Intensive insulin therapy can lead to hypoglycemia, with patients sometimes developing hypoglycemic neuropathy. Spontaneously diabetic Wistar Bonn Kobori (WBN/Kob) rats develop diabetic peripheral motor neuropathy characterized by segmental demyelination and axonal degeneration. We examined the short-term effects of hypoglycemia on neuropathic changes in these rats. Spontaneous diabetic WBN/Kob rats received insulin implants for 40 d and were divided into 3 groups based on blood glucose levels: group N, normoglycemic to slightly hyperglycemic (150 to 250 mg/dL); group H, hypoglycemic to slightly hyperglycemic (50 to 200 mg/dL); and group D, nontreated spontaneously diabetic (350 to 420 mg/dL). Conduction velocity was measured in sciatic-tibial motor nerves; these nerves also underwent qualitative and quantitative histomorphologic analysis.
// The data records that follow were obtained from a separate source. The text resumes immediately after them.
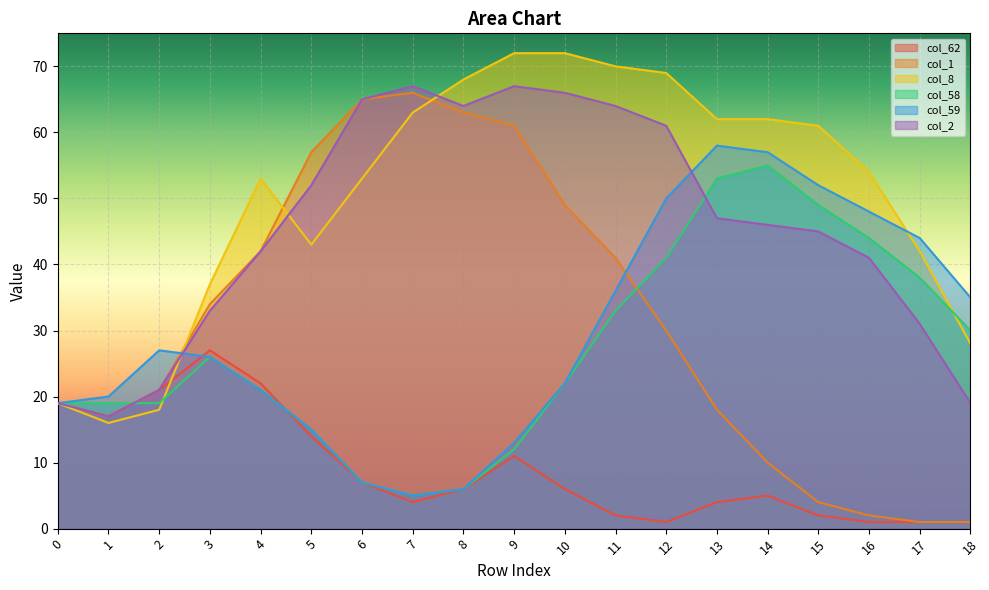

Reading left to right, list all the values displayed in this chart.

col_62: 0=19	1=17	2=21	3=27	4=22	5=14	6=7	7=4	8=6	9=11	10=6	11=2	12=1	13=4	14=5	15=2	16=1	17=1	18=1
col_1: 0=19	1=17	2=21	3=34	4=42	5=57	6=65	7=66	8=63	9=61	10=49	11=41	12=30	13=18	14=10	15=4	16=2	17=1	18=1
col_8: 0=19	1=16	2=18	3=37	4=53	5=43	6=53	7=63	8=68	9=72	10=72	11=70	12=69	13=62	14=62	15=61	16=54	17=42	18=28
col_58: 0=19	1=19	2=19	3=26	4=21	5=15	6=7	7=5	8=6	9=12	10=22	11=33	12=41	13=53	14=55	15=49	16=44	17=38	18=30
col_59: 0=19	1=20	2=27	3=26	4=21	5=15	6=7	7=5	8=6	9=13	10=22	11=36	12=50	13=58	14=57	15=52	16=48	17=44	18=35
col_2: 0=19	1=17	2=21	3=33	4=42	5=52	6=65	7=67	8=64	9=67	10=66	11=64	12=61	13=47	14=46	15=45	16=41	17=31	18=19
Conduction velocity was not significantly different in N, D, and H groups. Morphologic analysis of the sciatic nerves of H rats showed severe changes, including axonal degeneration, myelin distention, and endoneurial fibrosis, that tended to occur in large, myelinated fibers. N and D rats showed relatively mild changes. The degree and distribution of degenerated nerve fibers in H rats were significantly higher than in N and D rats. These results suggest that hypoglycemia of less than 50 mg/dL induced severe peripheral neuropathy. Hypoglycemic lesions differed from the hyperglycemic lesions in diabetic WBN/Kob rats. This rat strain is an appropriate model for investigating the hypoglycemic peripheral neuropathy that can be associated with a diabetic condition.